Our wedding was to take place 14 July 2006 at the Nanyuki courthouse. We married and had a big wedding reception at the “Lions Court Lodge” where we took many photos, ate great food, met many people, cut the wedding cake and received many gifts from friends and family. I tell you, this was the best day of my life, and I'm glad I waited so long to get married to my Kenyan Queen. She has made me a better man, and she is very respectful of herself, me, and of others. She is intelligent, fun, loving, understanding and hardworking. Not to mention she is more than qualified to meet my marriage standards. I only thank God that we had met and will not give anybody else the credit for making our wedding become a reality.

Now I was in Kenya for 20 days and had to head back to Spokane, Washington. Man six months went by so fast but seemed long. I was getting documents among other things to get her visa approved by INS. I hired an immigration lawyer in Minnesota, who had helped her two cousins that live there now. I had everything ready so it seemed before I was to take off to Kenya for a second time, this time for two whole months. While in Kenya, my lawyers (law clerk) had made too many mistakes, and there was nothing I could do until I got back from Kenya. So, her I-129 and I-130 forms had to be delayed for a whole four months, and she made few more mistakes when I finally did get back. So, INS didn't receive my petition until the second week of May 2007. I'm crossing my fingers that she can be here before the end of the year here in 2007. Kenyans, never hire the lazy immigration lawyer that I did if you're in Minneapolis / ST Paul, Minnesota. If you need to know who he and his firm is just contact me, so that you will not make the same mistake I did hiring him.

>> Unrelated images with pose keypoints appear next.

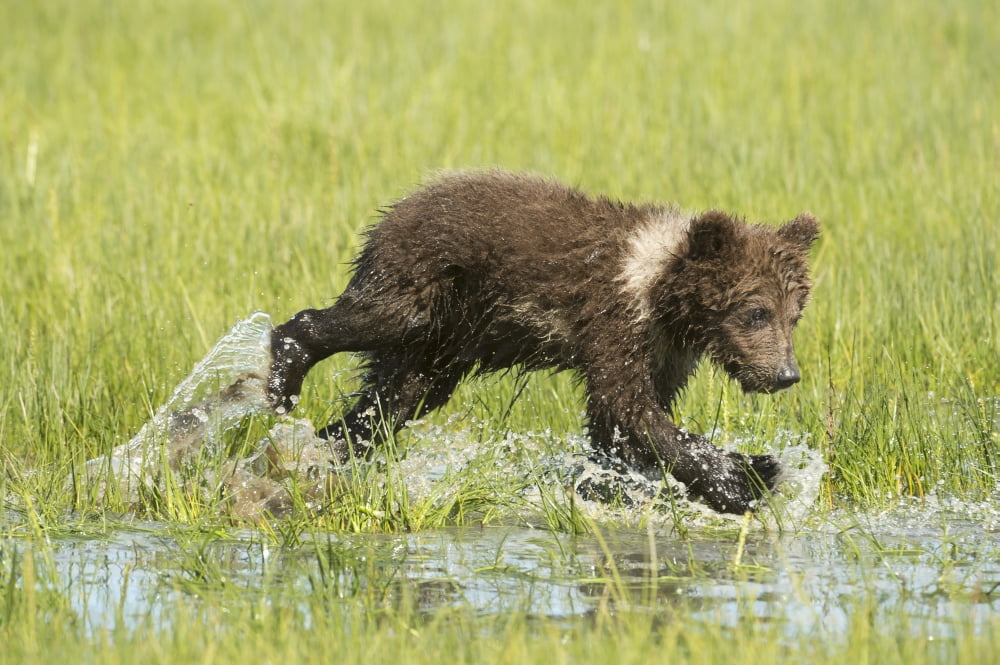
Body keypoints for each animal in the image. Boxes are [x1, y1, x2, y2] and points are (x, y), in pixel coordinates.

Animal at [267, 170, 819, 514]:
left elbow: (619, 426)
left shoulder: (663, 349)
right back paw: (284, 376)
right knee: (372, 320)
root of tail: (399, 205)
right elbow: (631, 409)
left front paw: (615, 486)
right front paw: (746, 476)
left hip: (446, 340)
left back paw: (330, 447)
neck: (660, 292)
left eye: (794, 316)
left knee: (398, 396)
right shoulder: (615, 320)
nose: (785, 375)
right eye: (755, 312)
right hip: (426, 284)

Today, 14 July 2007 is our one-year marriage anniversary and we have to spend it apart. It's hard for both of us. I feel for any couple that has to go through this agony of separation. I wrote this today before I called my wife on her mobile to say happy anniversary it has been one year.

Plus talking about this is just another way to keep myself busy, and letting everybody know, I guess that, I'm human, and I have a life with responsibilities just like everyone else. Thank you for anyone who has actually taken the time to read my sob story. Cheers!